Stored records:
**********
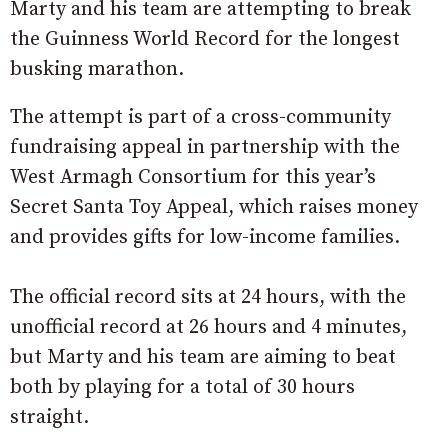
Marty and his team are attempting to break
the Guinness World Record for the longest
busking marathon.
The attempt is part of a cross-community
fundraising appeal in partnership with the
West Armagh Consortium for this year’s
Secret Santa Toy Appeal, which raises money
and provides gifts for low-income families.
The official record sits at 24 hours, with the
unofficial record at 26 hours and 4 minutes,
but Marty and his team are aiming to beat
both by playing for a total of 30 hours
straight.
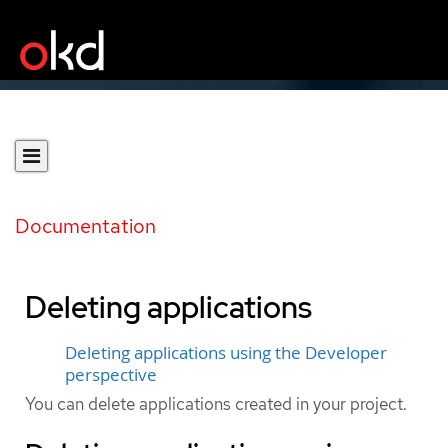
Documentation
Deleting applications
Deleting applications using the Developer
perspective
You can delete applications created in your project.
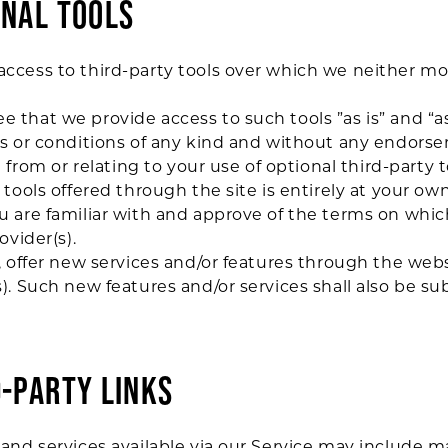
ONAL TOOLS
ccess to third-party tools over which we neither mo
that we provide access to such tools ”as is” and “as
ns or conditions of any kind and without any endors
 from or relating to your use of optional third-party t
tools offered through the site is entirely at your ow
 are familiar with and approve of the terms on whic
ovider(s).
, offer new services and/or features through the webs
). Such new features and/or services shall also be su
D-PARTY LINKS
and services available via our Service may include ma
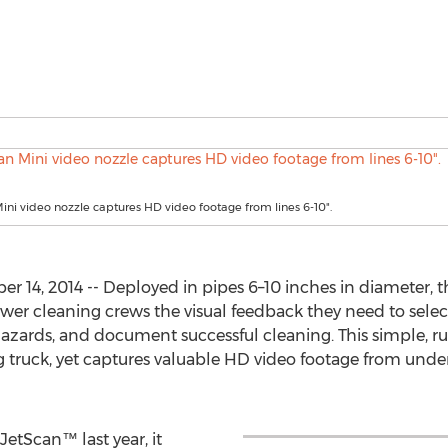
ini video nozzle captures HD video footage from lines 6-10".
14, 2014 -- Deployed in pipes 6–10 inches in diameter, 
wer cleaning crews the visual feedback they need to selec
hazards, and document successful cleaning. This simple, ru
 truck, yet captures valuable HD video footage from under
etScan™ last year, it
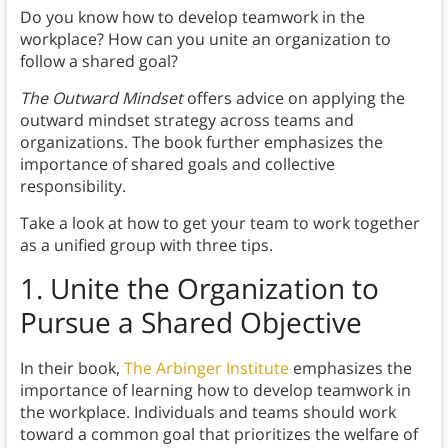
Do you know how to develop teamwork in the
workplace? How can you unite an organization to
follow a shared goal?
The Outward Mindset
offers advice on applying the
outward mindset strategy across teams and
organizations. The book further emphasizes the
importance of shared goals and collective
responsibility.
Take a look at how to get your team to work together
as a unified group with three tips.
1.
Unite the Organization to
Pursue a Shared Objective
In their book,
The Arbinger Institute
emphasizes the
importance of learning how to develop teamwork in
the workplace. Individuals and teams should work
toward a common goal that prioritizes the welfare of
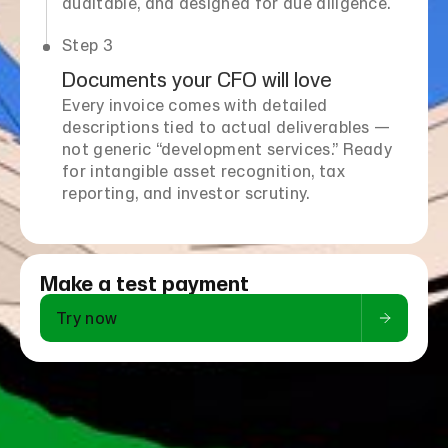
auditable, and designed for due diligence.
Step 3
Documents your CFO will love
Every invoice comes with detailed
descriptions tied to actual deliverables —
not generic “development services.” Ready
for intangible asset recognition, tax
reporting, and investor scrutiny.
Make a test payment
Try now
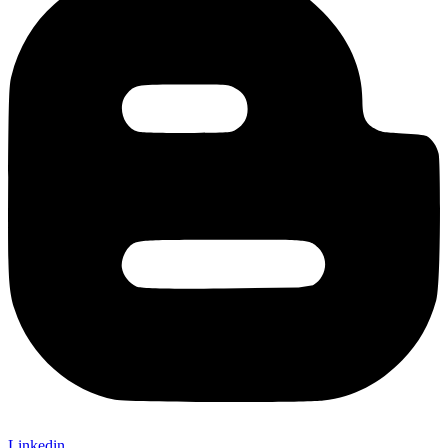
Linkedin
**********
Every line from the one containing "perspective" through the end of the records is to be returned exactly, and those lines alone; pictures are dropped.

> Completed exercise:
perspective
You can delete applications created in your project.
ONAL TOOLS
ccess to third-party tools over which we neither mo
that we provide access to such tools ”as is” and “as
ns or conditions of any kind and without any endors
 from or relating to your use of optional third-party t
tools offered through the site is entirely at your ow
 are familiar with and approve of the terms on whic
ovider(s).
, offer new services and/or features through the webs
). Such new features and/or services shall also be su
D-PARTY LINKS
and services available via our Service may include ma
ini video nozzle captures HD video footage from lines 6-10".
14, 2014 -- Deployed in pipes 6–10 inches in diameter, 
wer cleaning crews the visual feedback they need to selec
hazards, and document successful cleaning. This simple, ru
 truck, yet captures valuable HD video footage from under
etScan™ last year, it
Do you know how to develop teamwork in the
workplace? How can you unite an organization to
follow a shared goal?
The Outward Mindset
offers advice on applying the
outward mindset strategy across teams and
organizations. The book further emphasizes the
importance of shared goals and collective
responsibility.
Take a look at how to get your team to work together
as a unified group with three tips.
1.
Unite the Organization to
Pursue a Shared Objective
In their book,
The Arbinger Institute
emphasizes the
importance of learning how to develop teamwork in
the workplace. Individuals and teams should work
toward a common goal that prioritizes the welfare of
auditable, and designed for due diligence.
Step 3
Documents your CFO will love
Every invoice comes with detailed
descriptions tied to actual deliverables —
not generic “development services.” Ready
for intangible asset recognition, tax
reporting, and investor scrutiny.
Make a test payment
Try now
Linkedin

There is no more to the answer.